The Gas Light problem
Isle of Wight Observer January 19, 1861
Last week a member of the Board call attention to the fact of several gas lamps being night after night not lighted, and we find it is one beyond dispute. In Union-street last Sunday night the lamp in front of some projecting fencing, where the new bank is in course of building, was not burning, although there was not a place in the whole street where a lamp was more required. In the neighbourhood of the Castle there were two lamps not burning; at the north end of Monkton-street two; in Melville-street one; and perhaps many other streets were in the same half-lighted condition. It is not our intention of laying the blame of the deliquent lamps at the feet of the Gas Company, we know better than that; the weather, of course, is the direct and only cause, but that nor the man in the moon has nothing to do with the quality of the gas. The gas is “unbearably inferior” a correspondent informs us in a long list of long standing grievances against the gas company forwarded to us for publication, but having such respect for the shareholders, who may quake for their dividends, we forbear giving publicity to any more than the foregoing short quotation.

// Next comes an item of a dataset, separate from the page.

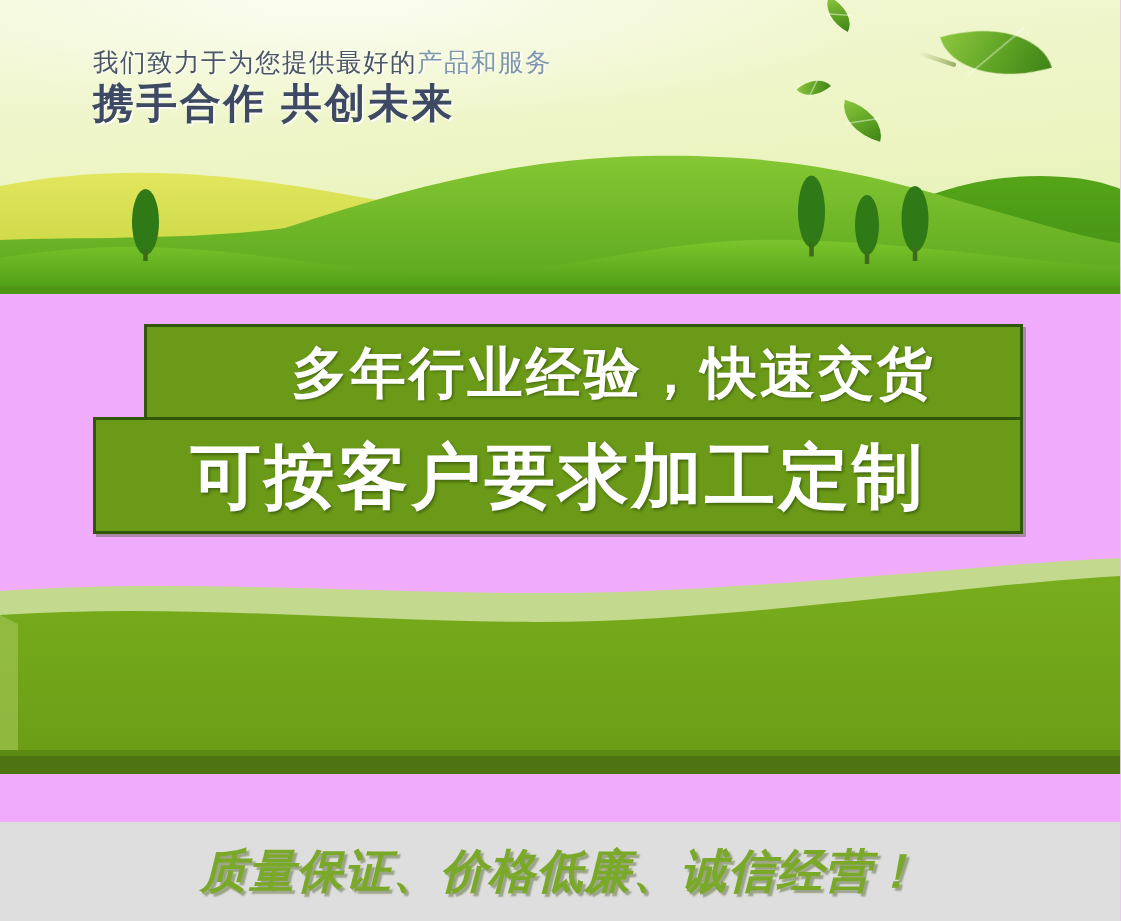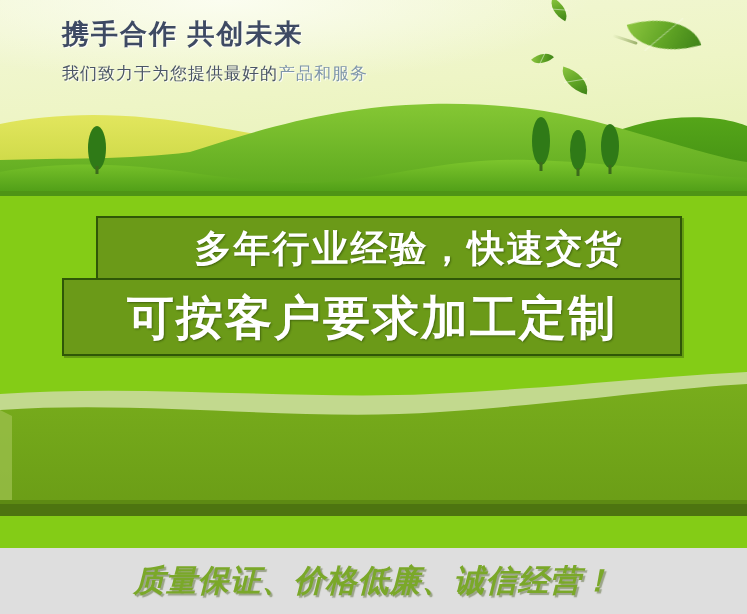"携手合作 共创未来" div { order: before "我们致力于为您提供最好的产品和服务" -> after "我们致力于为您提供最好的产品和服务" }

But in all seriousness the town ought to be better supplied with gas; from our first appearance as a newspaper in 1852, we have been tormented with a perfect avalanche of complaints from shopkeepers and their sympathisers, with this we have nothing to do, and such letters may find type elsewhere; but verily the town pays annually enough to have the public highways well lighted; if enough be not paid let the company declare it, and the Commissioners can carry out a clause in the Improvement Act of 1854. But according to the quantity and quality of the gas consumed, the price paid by the town ought to be sufficient to ensure good gas, as any one may judge, when it is known that the company receives £2 10s per quarter for 100 lamps, and £4 for 26; [sic]but it is right to state that they intend making a reduction for those recently unlighted.
Isle of Wight Observer November 22, 1862
STREET LAMPS – When Ryde was under the reign of fogyism and self-election, a contract was made with the gas company for the supply of lights of a certain size and brilliancy, and the said old fogies used to go round and see that the conditions were complied with, before the stipulated price was paid. Now, Ryde is under the system of elections and “energetic” men are elected, and the result is, the gas company gets their price, but there is neither the stipulated brilliancy nor size in the lights. The dark and gloomy state of the streets is absolutely disgraceful; and to pay the price our “energetic” men do is a barefaced robbery of the rates.